Ромашкин смущался, но поддерживал шутку:
— Мы с вами румбу оторвем, тетя Маня.
Госпиталь пополнялся новыми ранеными. Стоны, ругань. Крики слышались в большом
зале и в классах. Вновь прибывшие приносили в дом свежесть морозного воздуха.
Но через день, другой все входило в прежнюю колею. Многие тяжело раненные
умирали — их уносили. Тем, кто выживал, облегчали страдания. А воздух
наполнялся гнилостным запахом старых ран.
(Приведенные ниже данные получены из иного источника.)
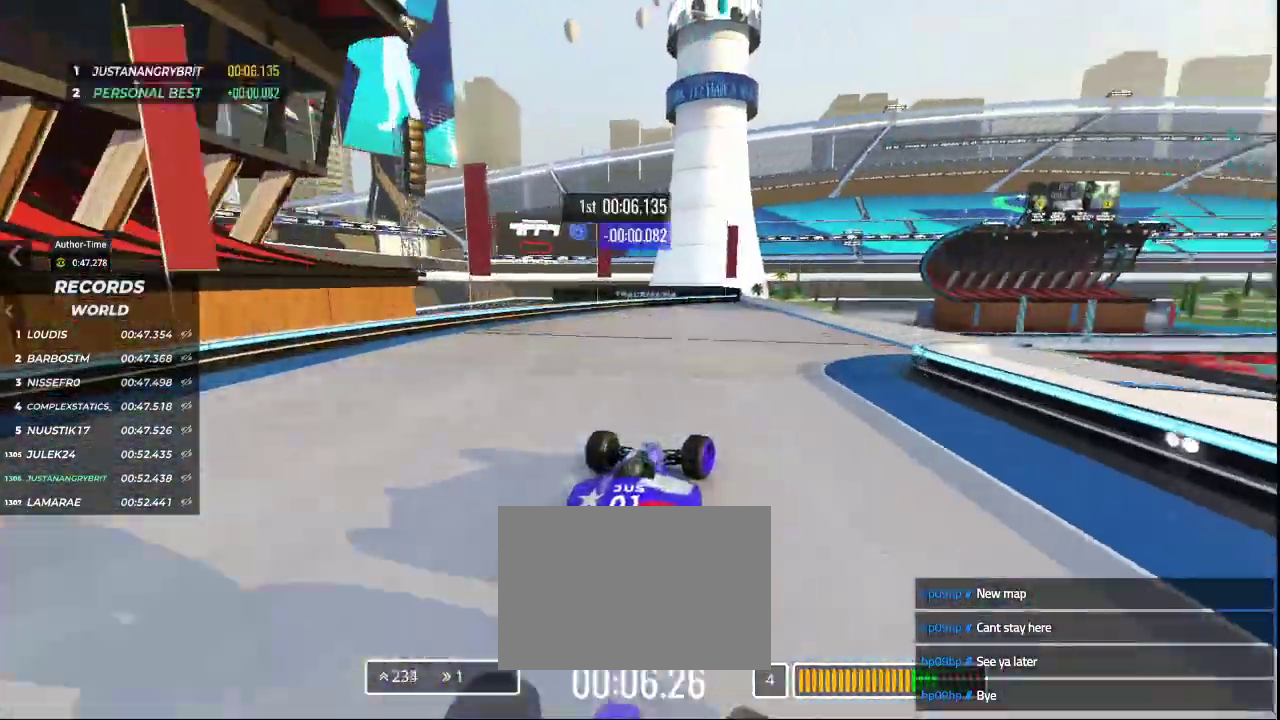
{"keys": ["up"], "events": [[267, "right", "up"]]}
Ромашкин уже стал ходить. Когда показывали кино, он со своей табуреткой
отправлялся в общую залу, шутил с молодыми сестрами. В его палате появился
новый сосед — старший лейтенант Гасанов. Ему оторвало стопу, но он еще не
понимал этого, просил Ромашкина:
— Накрой ногу, мерзнет.
Ромашкин расспрашивал Гасанова о последних боях.
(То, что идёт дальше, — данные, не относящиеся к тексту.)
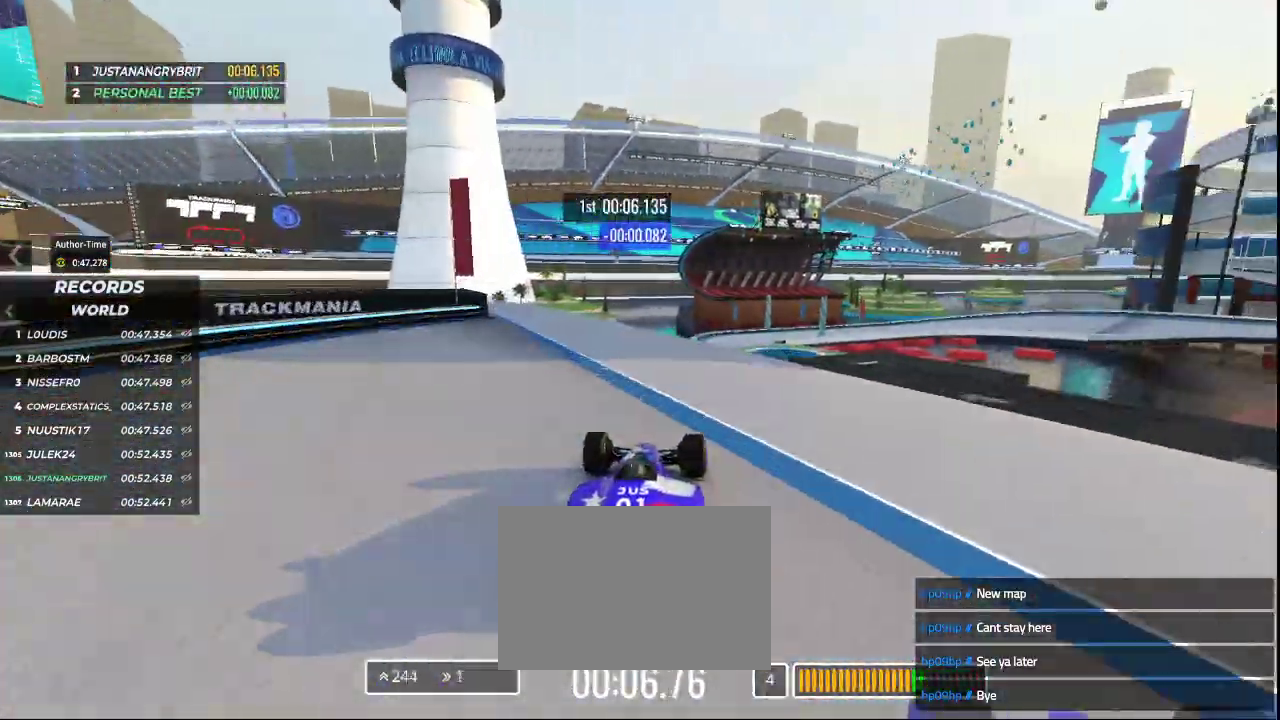
{"keys": ["up"], "events": []}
— Ты где был, на каком участке?
— Истру знаешь? Водохранилище там.
— Слыхал.
— Вот его и удерживали.
— На берегу легче обороняться, это не то что в открытом поле.
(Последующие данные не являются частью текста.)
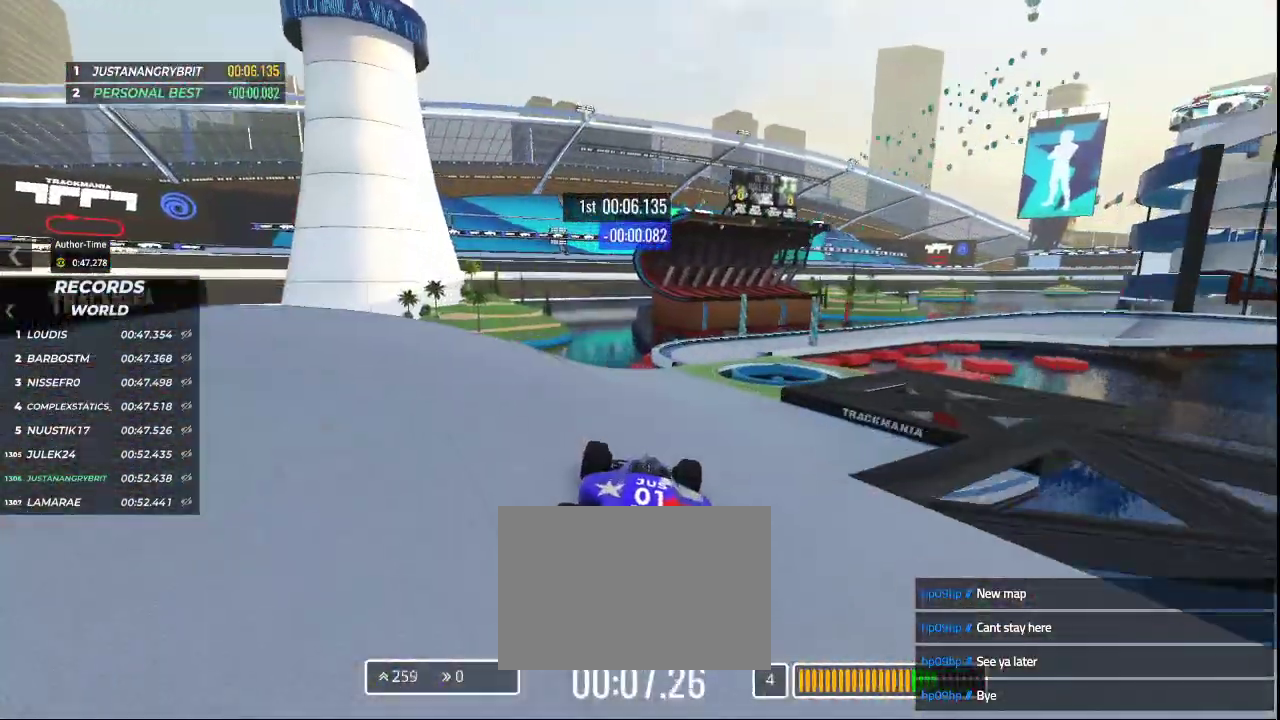
{"keys": ["up"], "events": [[167, "right", "down"], [400, "right", "up"]]}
— Легче, говоришь? Оно же замерзло, как по земле ходить можно.
— Правильно, да ты говори спокойно, не волнуйся.
— Как говорить спокойно, если оттуда нас выбили? Понимаешь, ночью по льду
подошли, атаковали, захватили плацдарм. Вот на этом плацдарме меня и ранило в
плечо и в ногу. Ты не видал, большая у меня рана?
— В бинтах все, — опуская глаза, врал Ромашкин.
— Ну ничего, зарастет. Так вот, понимаешь, они к нам по сплошному льду
подкрались, а мы, когда вышибали их, в атаку шли где по льдинам, а где вплавь
между ними. Разбило все нашими и немецкими снарядами. Ух, и вода была! До сих
пор нога мерзнет. Закрой, пожалуйста, будь другом.
Ромашкин сам уже ходил на перевязки и за лекарствами, подолгу задерживался в
процедурной, разговаривал то с рыженькой белолицей Ритой, то с черноглазой
татарочкой Фатимой. Мария Никифоровна теперь все время лопотала у койки
Гасанова, что-то ворковала ему про «танции», про теплый Ташкент, куда его скоро
эвакуируют, а там — на родине — он непременно согреется.
Дни в госпитале тянулись однообразно и скучно. Раненые, в большинстве молодые
парни, как только начинали ходить, искали развлечений. А что придумаешь в
четырех стенах? Но все же забавлялись. У красноармейца Посохина не ладился
желудок, ему делали клизмы. Как только он удалялся в процедурную для принятия
очередной порции воды, несколько бойцов занимали все кабины в уборной. Посохин
бегал вдоль дверей и с нарастающим смятением звал:
— Братцы, откройте! Ребята, нельзя же так!